Loyalty and don't lie? It couldn't be that simple.

"And I have to do what, blow you once a day?"

"No need to be crude, Gunther. You're a good-looking boy, but I don't view you in that way. I never will."

"What are you, like some sort of good Samaritan?"

The man grinned.

"I've watched you on the street. You're cunning. Very adaptive. And you have other qualities I admire. I hate to see talent go to waste."

Gunther watched the man's face carefully when he spoke next.

"I'm gay."

The man's eyes, his face, did not change.

"Did you hear what I said? I'm a faggot, I get off on sucking " "Thank you for enlightening me on the proclivities of homosexual men." The man reached inside his jacket and handed Gunther a sealed white envelope.
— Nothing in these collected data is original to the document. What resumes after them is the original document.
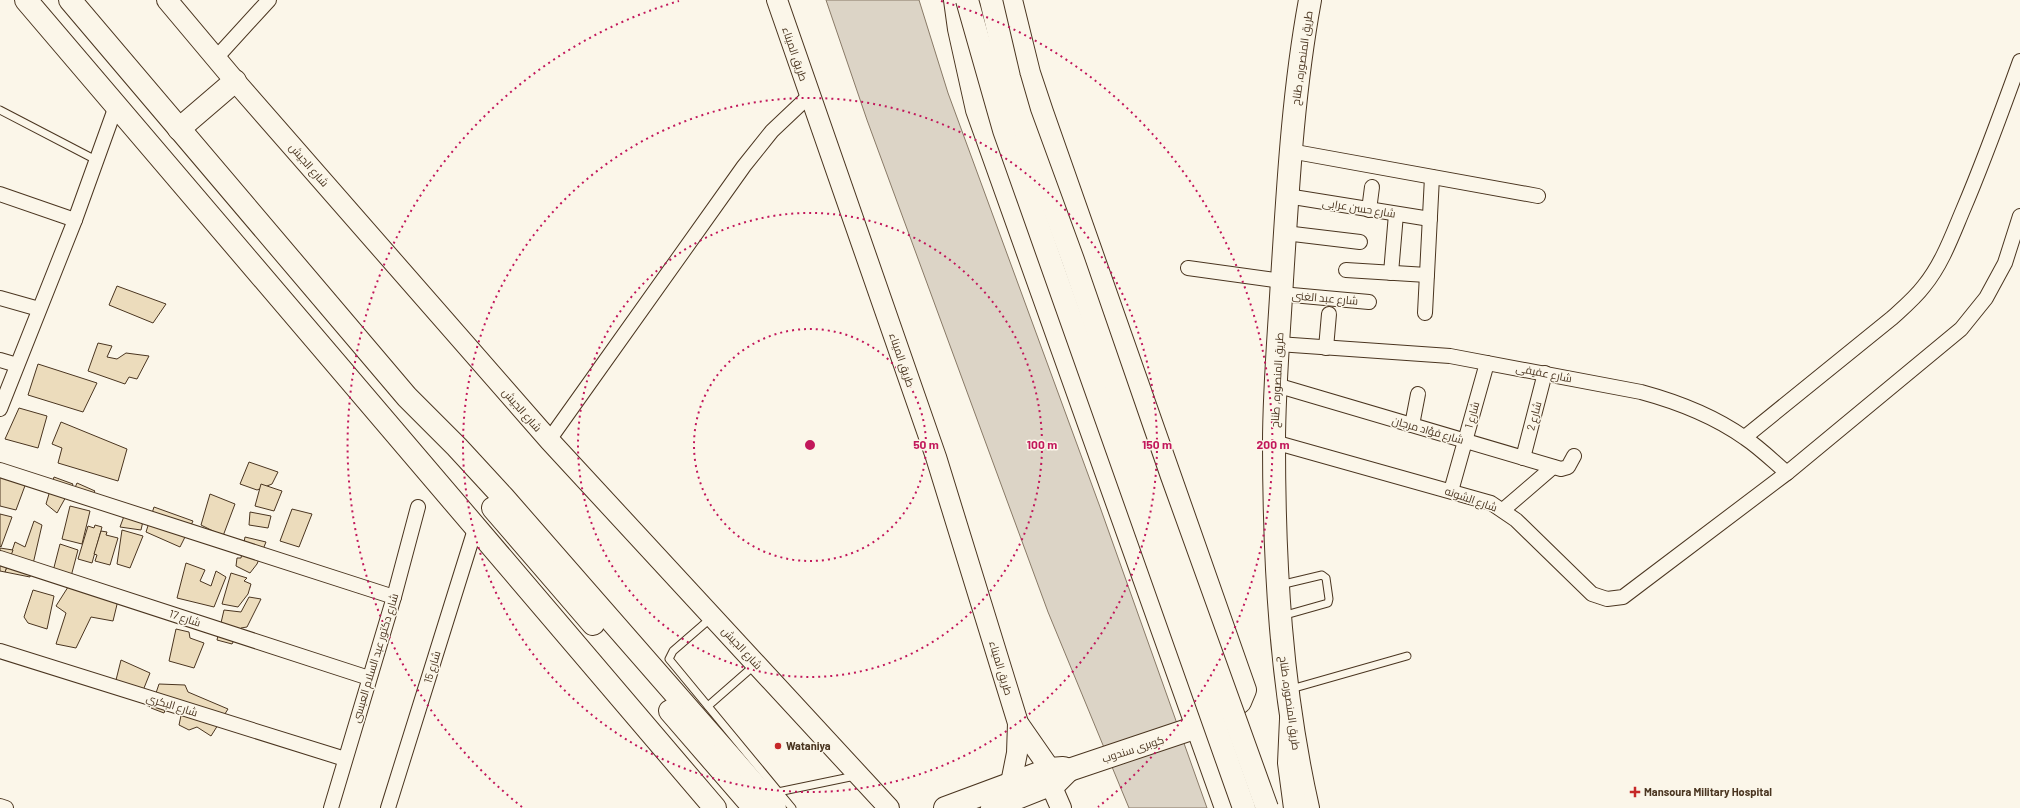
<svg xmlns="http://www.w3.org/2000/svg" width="2020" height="808" viewBox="0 0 2020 808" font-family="Barlow,Cairo,sans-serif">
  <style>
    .water { fill: #dcd4c6; stroke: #887966 }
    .building { fill: #ecdcbc; stroke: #4a3520 }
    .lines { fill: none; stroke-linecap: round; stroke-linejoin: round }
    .lane-casing { stroke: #4a3520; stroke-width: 9 }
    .street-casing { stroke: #4a3520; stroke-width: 16 }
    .secondary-casing { stroke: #4a3520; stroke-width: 22 }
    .primary-casing { stroke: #4a3520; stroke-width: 24 }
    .highway-casing { stroke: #4a3520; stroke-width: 24 }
    .lane { stroke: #fbf6e9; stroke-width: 7 }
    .street { stroke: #fbf6e9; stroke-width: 14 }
    .secondary { stroke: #fbf6e9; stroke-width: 20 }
    .primary { stroke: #fbf6e9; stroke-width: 22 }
    .highway { stroke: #fbf6e9; stroke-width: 22 }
    .highway-bridge-casing { stroke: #4a3520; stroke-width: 24; stroke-linecap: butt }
    .highway-bridge { stroke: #fbf6e9; stroke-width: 22 }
    .ring { fill: none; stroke: #c2185b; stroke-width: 2; stroke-dasharray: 2 4 }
    .poi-dot { fill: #c62828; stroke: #fbf6e9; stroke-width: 1.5 }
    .labels { text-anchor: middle; stroke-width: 3; stroke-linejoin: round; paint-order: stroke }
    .street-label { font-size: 11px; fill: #4a3520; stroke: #fbf6e9 }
    .poi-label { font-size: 11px; font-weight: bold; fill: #4a3520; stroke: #fbf6e9; text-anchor: start }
    .centre { fill: #c2185b; stroke: #fbf6e9; stroke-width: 2 }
    .ring-label { font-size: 12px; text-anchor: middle; font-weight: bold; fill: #c2185b; stroke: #fbf6e9; stroke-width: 3; stroke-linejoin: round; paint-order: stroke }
  </style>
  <rect width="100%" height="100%" fill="#fbf6e9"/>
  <path class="water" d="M 826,0 L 919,0 L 948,93 L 1100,507 L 1207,808 L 1129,808 L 1048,612 L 867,120 Z"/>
  <g class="building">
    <path d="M 117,286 L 166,304 L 153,323 L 109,305 Z"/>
    <path d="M 98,343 L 112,346 L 107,357 L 117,359 L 126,353 L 149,356 L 137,379 L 129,377 L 125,384 L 88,371 Z"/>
    <path d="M 38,364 L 97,383 L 83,412 L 28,395 Z"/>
    <path d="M 19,408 L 47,416 L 38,448 L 5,439 Z"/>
    <path d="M 61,422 L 127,449 L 118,481 L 58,463 L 62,448 L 52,444 Z"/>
    <path d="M 249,462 L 278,472 L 272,484 L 257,490 L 240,484 Z"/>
    <path d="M 0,475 L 26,483 L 16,510 L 0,506 Z"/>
    <path d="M 54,477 L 73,484 L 57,513 L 46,504 Z"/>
    <path d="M 77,483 L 95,491 L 86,502 L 74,490 Z"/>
    <path d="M 261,484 L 282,491 L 274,511 L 255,506 Z"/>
    <path d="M 210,494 L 235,504 L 223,536 L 201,525 Z"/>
    <path d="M 70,506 L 90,511 L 82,544 L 62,539 Z"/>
    <path d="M 154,507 L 193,521 L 180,547 L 146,532 Z"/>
    <path d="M 127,508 L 145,512 L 141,530 L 120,527 Z"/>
    <path d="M 292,509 L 312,514 L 299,547 L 280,541 Z"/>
    <path d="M 250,512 L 271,516 L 268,528 L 249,525 Z"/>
    <path d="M 0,514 L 12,517 L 1,547 L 0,546 Z"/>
    <path d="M 34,521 L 42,525 L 30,577 L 5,572 L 15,542 L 25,547 Z"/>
    <path d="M 95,525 L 102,527 L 92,563 L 78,559 L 88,526 L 94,528 Z"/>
    <path d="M 122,530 L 143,536 L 130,568 L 117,564 Z"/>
    <path d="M 101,531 L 107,532 L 106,535 L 118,538 L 110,565 L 95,561 L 97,555 L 94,554 Z"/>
    <path d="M 245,537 L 266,542 L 257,564 L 250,573 L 236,566 L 237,558 L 241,558 Z"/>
    <path d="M 60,544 L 78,550 L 69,584 L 51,579 Z"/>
    <path d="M 0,548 L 13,550 L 5,572 L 0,571 Z"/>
    <path d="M 186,563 L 205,570 L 200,581 L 211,586 L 216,571 L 226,577 L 214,607 L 177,598 Z"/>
    <path d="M 231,573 L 247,578 L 244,581 L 251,584 L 248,594 L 238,607 L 222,604 Z"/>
    <path d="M 75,576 L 120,592 L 113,621 L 91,617 L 76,648 L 56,644 L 66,613 L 56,606 Z"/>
    <path d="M 33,590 L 54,596 L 47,629 L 28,623 L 24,617 Z"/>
    <path d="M 249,597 L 261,599 L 247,627 L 241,628 L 232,644 L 217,640 L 224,610 L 241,612 Z"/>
    <path d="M 176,629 L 189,632 L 190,638 L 204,643 L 194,668 L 169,661 Z"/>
    <path d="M 121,660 L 150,673 L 140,698 L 116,680 Z"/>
    <path d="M 159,684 L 185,685 L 188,692 L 228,709 L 211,736 L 197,727 L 189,730 L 179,725 L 182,711 L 166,707 L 164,713 L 151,708 Z"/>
  </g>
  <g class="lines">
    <defs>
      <g id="lane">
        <path d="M 0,110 L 96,160"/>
        <path d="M 1280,585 L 1322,575 L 1326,578 L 1329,599 L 1328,603 L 1282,616"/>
        <path d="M 711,618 L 673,651 L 669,659 L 792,808"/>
        <path d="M 1291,689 L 1407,656"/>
        <path d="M 708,706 L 756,664"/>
        <path d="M 778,792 L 855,776"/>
      </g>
      <g id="street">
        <path d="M 216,58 L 269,0"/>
        <path d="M 1290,151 L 1538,196"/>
        <path d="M 0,194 L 75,220"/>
        <path d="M 1287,196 L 1430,219"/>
        <path d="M 1369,210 L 1372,187"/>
        <path d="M 1285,233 L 1360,242"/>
        <path d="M 1188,268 L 1282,281"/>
        <path d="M 1346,270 L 1427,275"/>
        <path d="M 1391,273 L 1396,214"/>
        <path d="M 1281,294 L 1369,302"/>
        <path d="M 0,298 L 39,309"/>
        <path d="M 1425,313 L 1432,177"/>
        <path d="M 1278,344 L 1450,356 L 1641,392 C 1678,402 1714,416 1745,438 C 1760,448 1773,461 1787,473"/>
        <path d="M 1326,348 L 1329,314"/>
        <path d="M 0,360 L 17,365"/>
        <path d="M 1276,385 L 1561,469 L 1568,467 L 1574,456"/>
        <path d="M 0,409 L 75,220 L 116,106"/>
        <path d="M 1412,425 L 1418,394"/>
        <path d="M 1745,437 L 1892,318 C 1903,308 1915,298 1924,286 C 1942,264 1952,236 1963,210 C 1984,161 2002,111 2020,61"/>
        <path d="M 549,440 L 744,166 L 772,131 L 809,96"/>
        <path d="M 1274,442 L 1491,503 L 1516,520 L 1592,594 L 1607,599 L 1623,597 L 1787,473 L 1961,329 L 1986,298 L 2005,263 L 2020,216"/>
        <path d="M 1523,458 L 1545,373"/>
        <path d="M 0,470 L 394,597"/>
        <path d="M 1451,491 L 1487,363"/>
        <path d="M 1503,510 L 1553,467"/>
        <path d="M 0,558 L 369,678"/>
        <path d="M 0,651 L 345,759"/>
        <path d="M 0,806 L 6,808"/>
        <path d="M 331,808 L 394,597 L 418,507"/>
        <path d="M 388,808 L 476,526"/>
      </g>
      <g id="secondary">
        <path d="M 167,0 L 235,81 L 549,440 L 889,808"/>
        <path d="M 777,0 L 936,457 L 1018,723 L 1050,769"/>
        <path d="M 1011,783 L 1017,753 L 1018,723"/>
        <path d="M 1051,785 L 1061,808"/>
      </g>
      <g id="primary">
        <path d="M 26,0 L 715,808"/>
        <path d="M 70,0 L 407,397 L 457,447 L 504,498 L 775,808"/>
        <path d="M 1011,0 L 1029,73 L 1042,112 L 1245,690 L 1240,702 L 1228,711 L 1197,727 L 1069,770"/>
        <path d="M 179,129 L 235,81"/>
        <path d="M 493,508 L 593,624"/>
        <path d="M 670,711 L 754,808"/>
        <path d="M 945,808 L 1050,769 L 1063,768 L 1069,770"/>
        <path d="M 992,808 L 1057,782 L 1069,770"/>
        <path d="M 1308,808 C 1281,688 1274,566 1274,443 C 1274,389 1279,334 1282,280 C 1288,186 1293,92 1310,0"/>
      </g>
      <g id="highway">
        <path d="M 955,0 L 959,29 L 977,110 L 1226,808"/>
        <path d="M 1291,719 L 1289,763 L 1295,808"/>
      </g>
    </defs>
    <use href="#lane" class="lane-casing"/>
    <use href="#street" class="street-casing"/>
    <use href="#secondary" class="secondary-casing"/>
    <use href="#primary" class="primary-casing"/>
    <use href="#highway" class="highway-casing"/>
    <use href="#lane" class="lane"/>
    <use href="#street" class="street"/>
    <use href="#secondary" class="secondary"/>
    <use href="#primary" class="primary"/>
    <use href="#highway" class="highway"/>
    <defs>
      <g id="highway-bridge">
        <path d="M 967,0 L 1004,130 L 1244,808"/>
        <path d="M 991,0 L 1009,77 L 1020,115 L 1073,260 L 1150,483 L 1267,808"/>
      </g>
    </defs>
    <use href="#highway-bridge" class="highway-bridge-casing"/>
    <use href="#highway-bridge" class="highway-bridge"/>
  </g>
  <g class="ring">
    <circle cx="810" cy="445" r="116"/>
    <circle cx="810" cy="445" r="232"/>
    <circle cx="810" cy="445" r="347"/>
    <path d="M522 807A463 463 0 0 1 679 1M941 1A463 463 0 0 1 1098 807"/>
  </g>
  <g class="poi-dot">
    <circle cx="778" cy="746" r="4"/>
    <path d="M1633 786h4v4h4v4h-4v4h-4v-4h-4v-4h4z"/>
  </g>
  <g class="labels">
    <g class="street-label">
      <text transform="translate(795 54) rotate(71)" y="4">طريق الميناء</text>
      <text transform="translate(1302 58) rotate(-82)" y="4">طريق المنصوره, طناح</text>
      <text transform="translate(309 165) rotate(49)" y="4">شارع الجيش</text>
      <text transform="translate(1359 208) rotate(9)" y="4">شارع حسن عرابى</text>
      <text transform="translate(1325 298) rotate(5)" y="4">شارع عبد الغنى</text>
      <text transform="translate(902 360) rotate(71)" y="4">طريق الميناء</text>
      <text transform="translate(1544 373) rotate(11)" y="4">شارع عفيفى</text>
      <text transform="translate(1277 380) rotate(-87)" y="4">طريق المنصوره, طناح</text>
      <text transform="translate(522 410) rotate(49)" y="4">شارع الجيش</text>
      <text transform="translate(1472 415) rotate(-74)" y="4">شارع 1</text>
      <text transform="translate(1534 416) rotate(-75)" y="4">شارع 2</text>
      <text transform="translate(1428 430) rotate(16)" y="4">شارع فؤاد مرجان</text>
      <text transform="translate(1471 499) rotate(19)" y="4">شارع الشونه</text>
      <text transform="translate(185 618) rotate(18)" y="4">شارع 17</text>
      <text transform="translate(742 648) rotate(47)" y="4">شارع الجيش</text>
      <text transform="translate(375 658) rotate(-73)" y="4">شارع دكتور عبد السلام العبسى</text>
      <text transform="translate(432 667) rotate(-73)" y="4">شارع 15</text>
      <text transform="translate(1001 668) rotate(73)" y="4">طريق الميناء</text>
      <text transform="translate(1290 703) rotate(82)" y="4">طريق المنصوره, طناح</text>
      <text transform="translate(172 705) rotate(17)" y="4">شارع البكري</text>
      <text transform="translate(1133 749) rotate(-18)" y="4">كوبرى سندوب</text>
    </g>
    <g class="poi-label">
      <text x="786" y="750">Wataniya</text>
      <text x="1644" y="796">Mansoura Military Hospital</text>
    </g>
  </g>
  <circle cx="810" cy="445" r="6" class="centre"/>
  <g class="ring-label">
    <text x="926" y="449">50 m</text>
    <text x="1042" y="449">100 m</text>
    <text x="1157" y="449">150 m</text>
    <text x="1273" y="449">200 m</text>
  </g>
</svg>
"Inside is the name of my hotel, my room number, and a passport. You'll find enough money to buy a good meal and some nice clothes. The name and address of my tailor are in there."

Gunther ripped open the envelope. American money and a first-class plane ticket to New York.

"My flight leaves tonight. If you want to join me, come to my hotel no later than eight. The choice belongs to you, Gunther. It always will."

In the United States, Amon Faust provided him with unlimited educational opportunities, introduced him to culture, fine dining, showed him how to dress and act and walk so people would stop and take notice. But what Gunther prized the most were the personal gifts Faust had shared with him: the ability to sharpen one's mental clarity and to move through life fearlessly, and, most importantly, to never be ashamed of the dark range of desires and fantasies that ran through his blood. Some of the visions were so powerful, so real, he would wake up in the middle of the night covered in sweat, his heart exploding inside his chest, an intense heat building inside his loins that ached for release.